2.5.1.1 Atomic datatypes

·atomic· datatypes can be either ·primitive· or ·derived·. The ·value space· of an ·atomic· datatype is a set of "atomic" values, which for the purposes of this specification, are not further decomposable. The ·lexical space· of an ·atomic· datatype is a set of literals whose internal structure is specific to the datatype in question.

2.5.1.2 List datatypes

Several type systems (such as the one described in [ISO 11404]) treat ·list· datatypes as special cases of the more general notions of aggregate or collection datatypes.

·list· datatypes are always ·derived·. The ·value space· of a ·list· datatype is a set of finite-length sequences of ·atomic· values. The ·lexical space· of a ·list· datatype is a set of literals whose internal structure is a white space separated sequence of literals of the ·atomic· datatype of the items in the ·list· (where whitespace ·match·es S in [XML 1.0 (Second Edition)]).

[Definition:] The ·atomic· datatype that participates in the definition of a ·list· datatype is known as the itemType of that ·list· datatype.

Example

<simpleType name='sizes'>

<list itemType='decimal'/>

</simpleType>

<cerealSizes xsi:type='sizes'> 8 10.5 12 </cerealSizes>

A ·list· datatype can be ·derived· from an ·atomic· datatype whose ·lexical space· allows whitespace (such as string or anyURI).
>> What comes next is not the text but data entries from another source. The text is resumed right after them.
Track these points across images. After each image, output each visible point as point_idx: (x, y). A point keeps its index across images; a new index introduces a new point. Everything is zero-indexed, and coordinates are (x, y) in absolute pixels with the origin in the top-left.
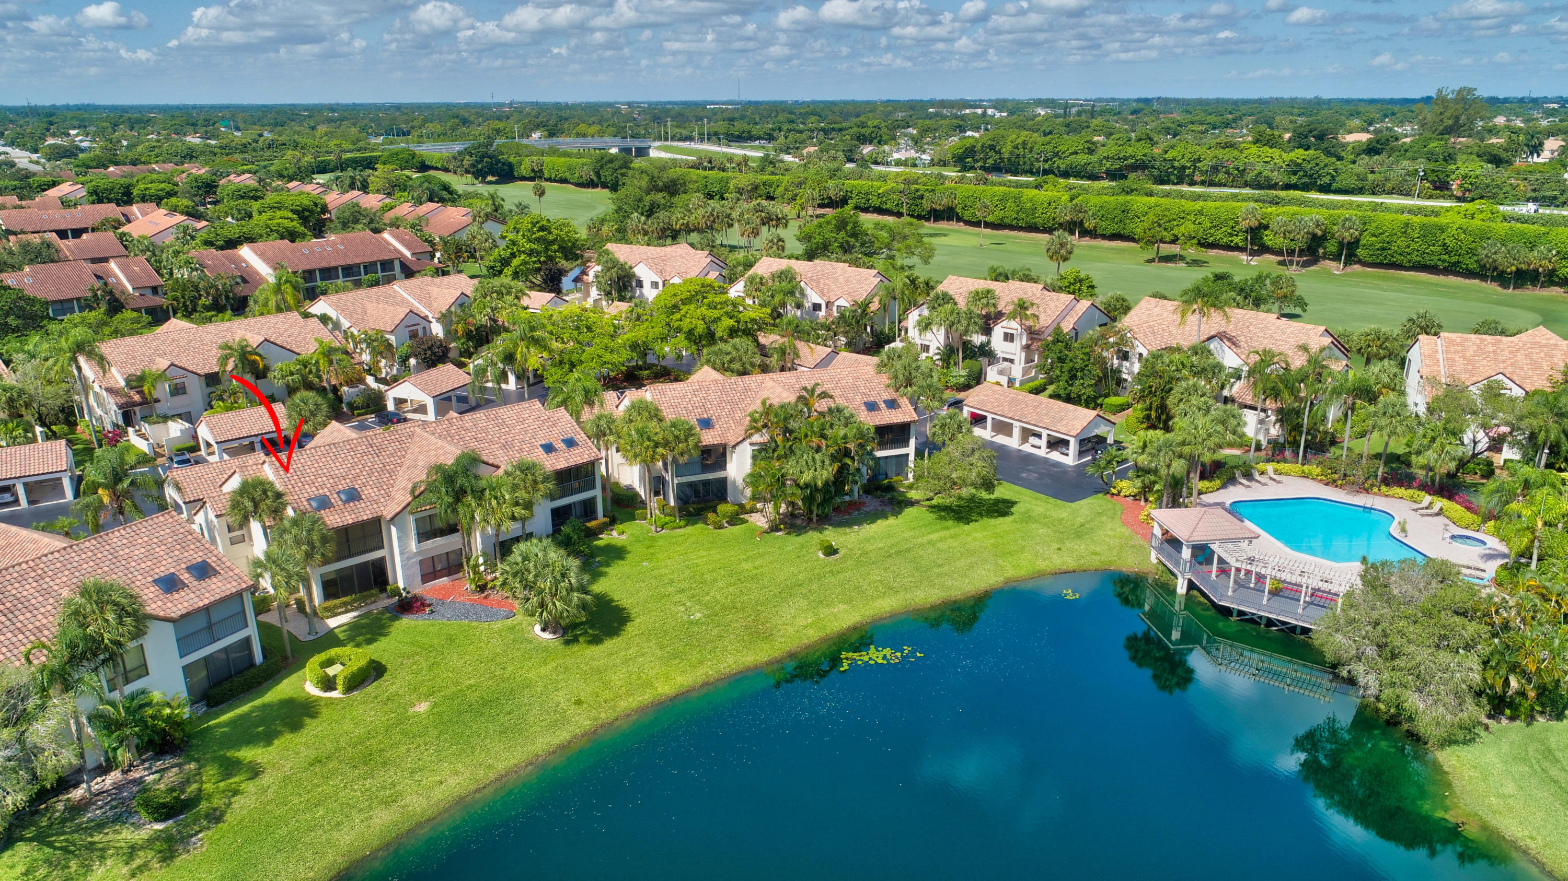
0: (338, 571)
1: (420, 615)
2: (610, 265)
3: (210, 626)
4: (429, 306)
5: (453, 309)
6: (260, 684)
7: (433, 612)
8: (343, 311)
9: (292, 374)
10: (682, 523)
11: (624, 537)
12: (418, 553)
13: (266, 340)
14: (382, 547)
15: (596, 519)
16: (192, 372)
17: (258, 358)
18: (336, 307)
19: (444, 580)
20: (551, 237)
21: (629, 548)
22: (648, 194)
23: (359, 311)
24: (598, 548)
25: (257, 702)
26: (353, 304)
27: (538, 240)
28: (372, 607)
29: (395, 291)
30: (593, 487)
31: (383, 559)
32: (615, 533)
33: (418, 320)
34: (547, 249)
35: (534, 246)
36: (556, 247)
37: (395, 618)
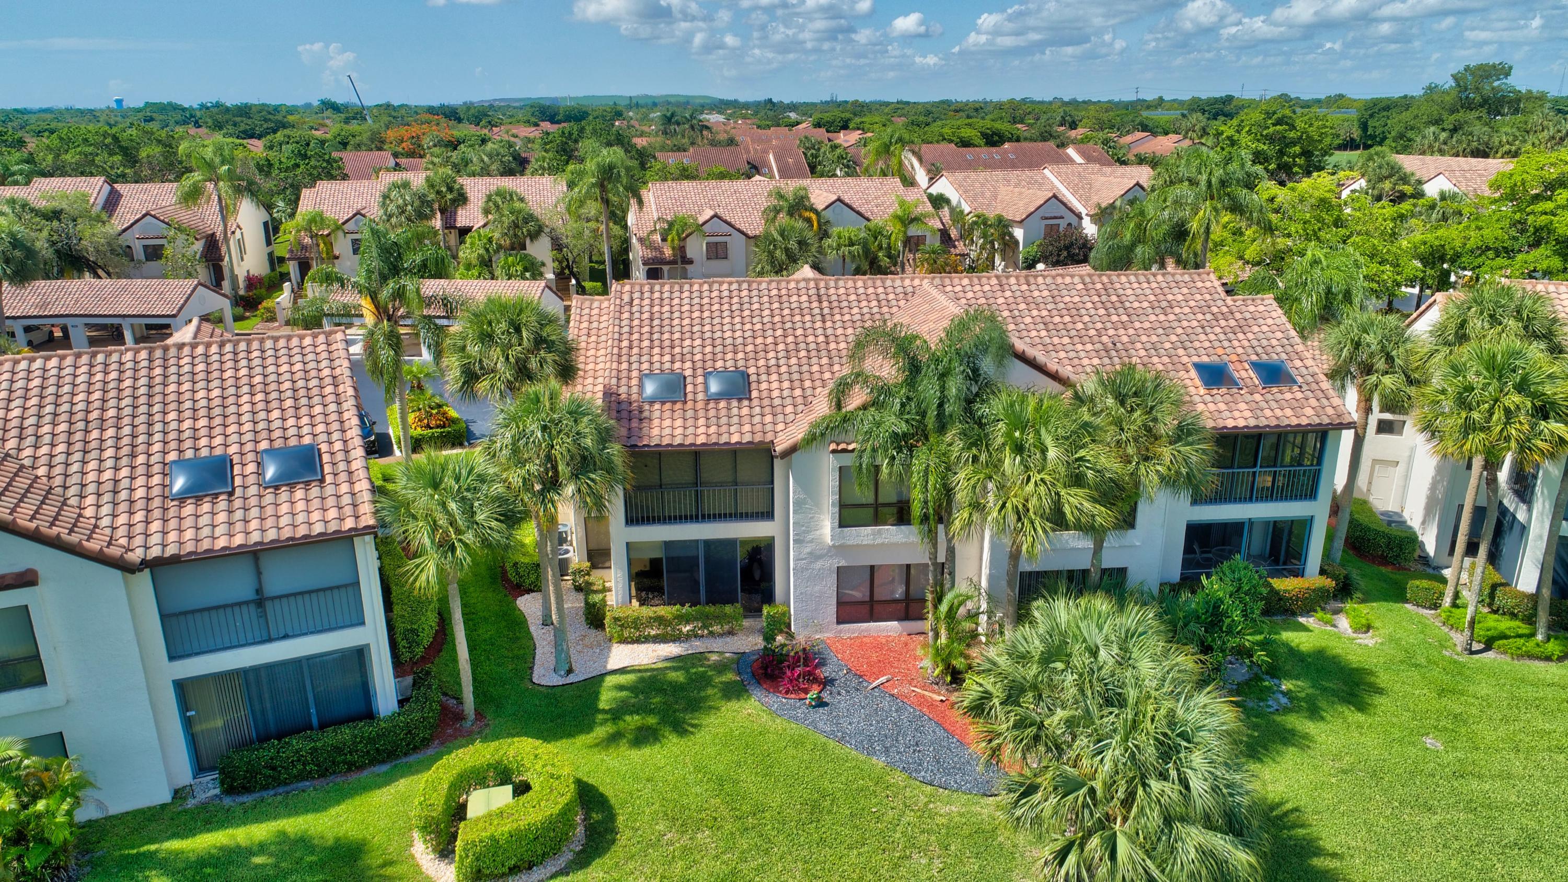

In such a case, regardless of the input, list items will be separated at whitespace boundaries.

Example

<simpleType name='listOfString'>

<list itemType='string'/>

</simpleType>

<someElement xsi:type='listOfString'>

this is not list item 1

this is not list item 2

this is not list item 3

</someElement>

In the above example, the value of the someElement element is not a ·list· of ·length· 3; rather, it is a ·list· of ·length· 18.

When a datatype is ·derived· from a ·list· datatype, the following ·constraining facet·s apply:

  • ·length·
  • ·maxLength·
  • ·minLength·
  • ·enumeration·
  • ·pattern·
  • ·whiteSpace·

For each of ·length·, ·maxLength· and ·minLength·, the unit of length is measured in number of list items. The value of ·whiteSpace· is fixed to the value collapse.

The canonical-lexical-representation for the ·list· datatype is defined as the lexical form in which each item in the ·list· has the canonical lexical representation of its ·itemType·.

2.5.1.3 Union datatypes

The ·value space· and ·lexical space· of a ·union· datatype are the union of the ·value space·s and ·lexical space·s of its ·memberTypes·. ·union· datatypes are always ·derived·. Currently, there are no ·built-in··union· datatypes.

Example

A prototypical example of a ·union· type is the maxOccurs attribute on the element element in XML Schema itself: it is a union of nonNegativeInteger and an enumeration with the single member, the string "unbounded", as shown below.

<attributeGroup name="occurs">

<attribute name="minOccurs" type="nonNegativeInteger"

default="1"/>

<attribute name="maxOccurs">

<simpleType>

<union>

<simpleType>

<restriction base='nonNegativeInteger'/>

</simpleType>

<simpleType>

<restriction base='string'>

<enumeration value='unbounded'/>

</restriction>

</simpleType>

</union>

</simpleType>

</attribute>

</attributeGroup>

Any number (greater than 1) of ·atomic· or ·list··datatype·s can participate in a ·union· type.

[Definition:] The datatypes that participate in the definition of a ·union· datatype are known as the memberTypes of that ·union· datatype.

The order in which the ·memberTypes· are specified in the definition (that is, the order of the <simpleType> children of the <union> element, or the order of the QNames in the memberTypes attribute) is significant. During validation, an element or attribute's value is validated against the ·memberTypes· in the order in which they appear in the definition until a match is found. The evaluation order can be overridden with the use of xsi:type.